EP0110460B1

EP0110460B1 - Cathode-ray tube having a gettering device and gettering device suitable for said tube

Info

Publication number: EP0110460B1
Application number: EP83201595A
Authority: EP
Inventors: Rijk Hooghordel; Franciscus Petrus Van Jole
Original assignee: Philips Gloeilampenfabrieken NV; Koninklijke Philips Electronics NV
Current assignee: Koninklijke Philips NV
Priority date: 1982-11-11
Filing date: 1983-11-08
Publication date: 1987-06-16
Also published as: EP0110460A1; CA1215102A; US4577136A; JPS59103251A; DE3372148D1; JPH0517909U; NL8204366A; JPH0713162Y2

Description

The invention relates to a cathode-ray tube having a glass envelope portion and a gettering device which comprises a getter holder in the form of an annular metal channel, which gettering device is urged against an internal wall portion of the glass envelope portion (2) by means of a resilient metal strip connected to a component of the tube, the metal channel being connected to the resilient metal strip via a metal connection strip and being kept spaced from the wall portion by a metal supporting construction.
The invention furthermore relates to a gettering device suitable for said tube.
Such a cathode-ray tube is known from German Auslegeschrift 1950230. In said tube the supporting construction of the gettering device consists of a piece of metal wire the two ends of which are bent at right angles and are curved convexly with respect to the tube wall. The spacing between said convexly curved end sections is approximately equal to the diameter of the annular getter holder. The convexly curved end sections determine the supporting points for the gettering device on the tube wall. Therefore, in this known construction the supporting points are directly below and at a very short distance from the annular getter holder.

### [Work order A]
Count the lines in the rows below that contain the string "viewer", treating case as significant, and give only that number.

Stored data
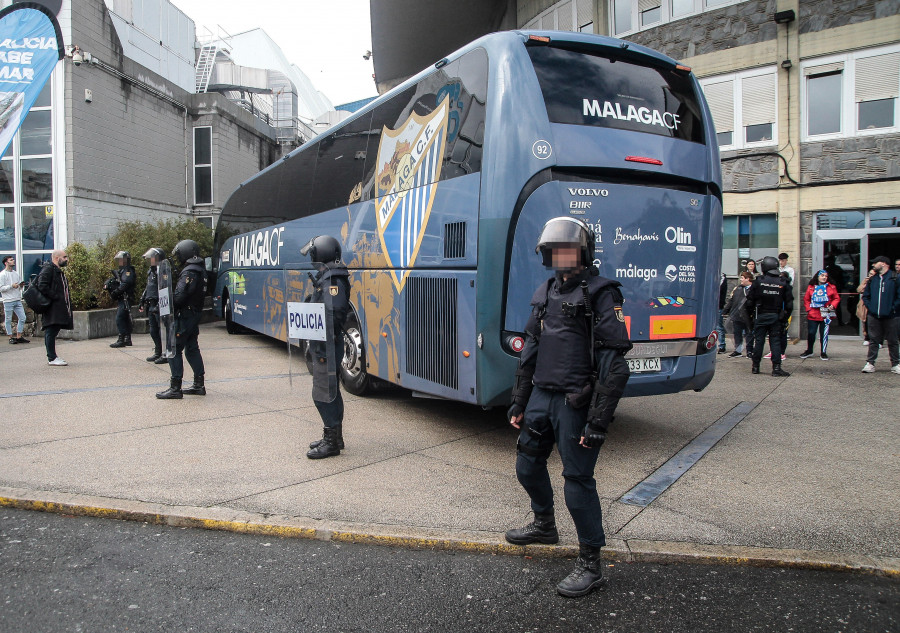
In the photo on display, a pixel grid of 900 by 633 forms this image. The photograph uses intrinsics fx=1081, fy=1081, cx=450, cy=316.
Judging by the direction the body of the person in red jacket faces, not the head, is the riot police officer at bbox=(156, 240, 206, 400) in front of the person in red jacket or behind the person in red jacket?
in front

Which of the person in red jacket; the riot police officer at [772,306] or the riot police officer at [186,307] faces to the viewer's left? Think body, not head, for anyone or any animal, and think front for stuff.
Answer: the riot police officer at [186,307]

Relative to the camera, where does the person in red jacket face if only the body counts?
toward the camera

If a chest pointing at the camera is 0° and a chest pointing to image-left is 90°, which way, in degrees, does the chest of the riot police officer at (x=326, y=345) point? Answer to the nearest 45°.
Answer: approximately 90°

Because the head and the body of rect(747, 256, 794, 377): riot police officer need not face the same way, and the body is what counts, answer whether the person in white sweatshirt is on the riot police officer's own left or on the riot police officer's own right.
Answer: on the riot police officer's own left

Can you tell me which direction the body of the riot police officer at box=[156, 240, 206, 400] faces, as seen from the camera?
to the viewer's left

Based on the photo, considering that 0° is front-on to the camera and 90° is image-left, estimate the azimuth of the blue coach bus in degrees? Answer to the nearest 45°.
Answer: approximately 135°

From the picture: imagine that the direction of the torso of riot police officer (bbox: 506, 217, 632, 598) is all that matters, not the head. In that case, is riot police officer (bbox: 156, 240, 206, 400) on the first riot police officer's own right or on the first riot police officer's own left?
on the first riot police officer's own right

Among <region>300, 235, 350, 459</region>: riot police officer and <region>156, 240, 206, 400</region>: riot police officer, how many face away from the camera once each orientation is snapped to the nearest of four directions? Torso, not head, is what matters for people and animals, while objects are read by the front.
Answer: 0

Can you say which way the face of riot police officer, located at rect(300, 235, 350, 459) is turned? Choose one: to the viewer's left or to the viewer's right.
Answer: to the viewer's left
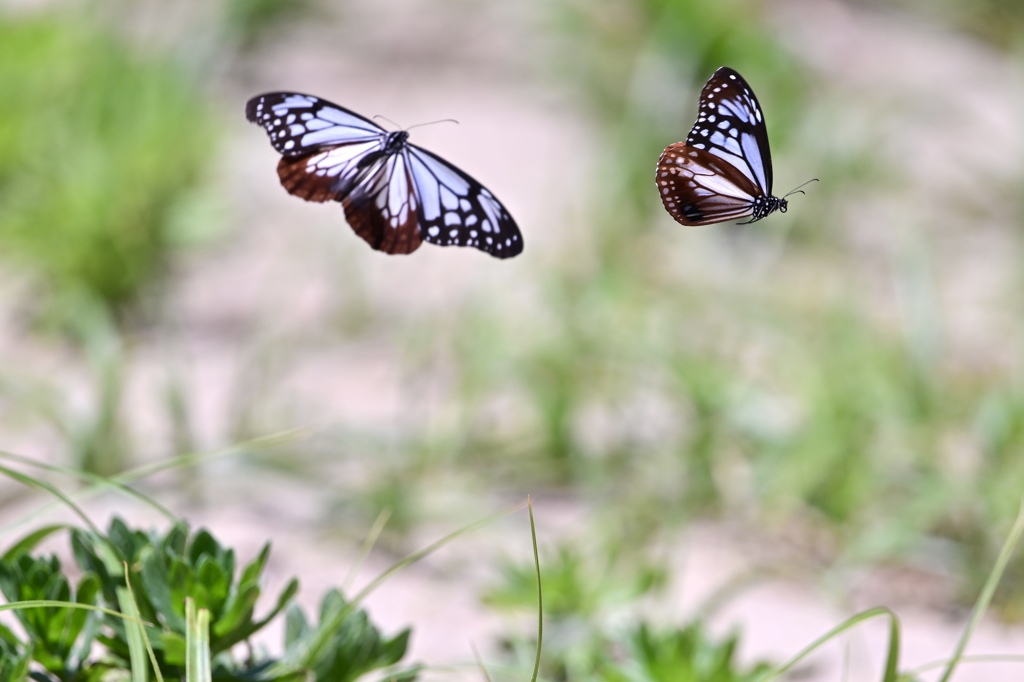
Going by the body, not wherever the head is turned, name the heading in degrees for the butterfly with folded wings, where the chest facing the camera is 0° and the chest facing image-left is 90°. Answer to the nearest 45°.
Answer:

### [Work order B]
Extend the patent description of the cathode-ray tube gettering device, starting right after its last sentence.

### [Answer box A]
4

### [Answer box B]
In cathode-ray tubes it is usual to use gettering devices of the type from which the gettering metal is evaporated by means of inductive heating. During the evaporation process the temperature of the getter holder and its filling may increase to approximately 1300°C. The temperature of the supporting constructions may reach undesirably high values as a result of thermal radiation and thermal conductivity. This may result in glass damage at the area where the supporting construction contacts the glass wall of the tube. Experiments have demonstrated that such glass damage does not occur when the temperature of the supporting construction at the area where it contacts the glass wall does not exceed approximately 700°C. It is more difficult to satisfy this requirement as the diameter of the annular holder of the gettering devices become smaller.
It is the object of the invention to provide a cathode-ray tube having a gettering device in which the metal supporting construction of the gettering device, particularly for a comparatively small diameter of the annular holder, is suitable to avoid thermal overload of the tube wall during the evaporation of the gettering metal.
For that purpose, according to the invention a cathode-ray tube having a glass envelope portion and a gettering device which comprises a getter holder in the form of an annular metal channel, which gettering device is urged against an internal wall portion of the glass envelope portion by means of a resilient metal strip connected to a component of the tube, the metal channel being connected to the resilient metal strip via a metal connection strip and being kept spaced from the wall portion by a metal supporting construction is characterized in that the supporting construction is formed by a metal supporting arm which extends from the metal connection strip and which at its free end is convexly curved as seen from the wall portion and contacts the said wall portion in an area situated centrally with respect to the annular channel.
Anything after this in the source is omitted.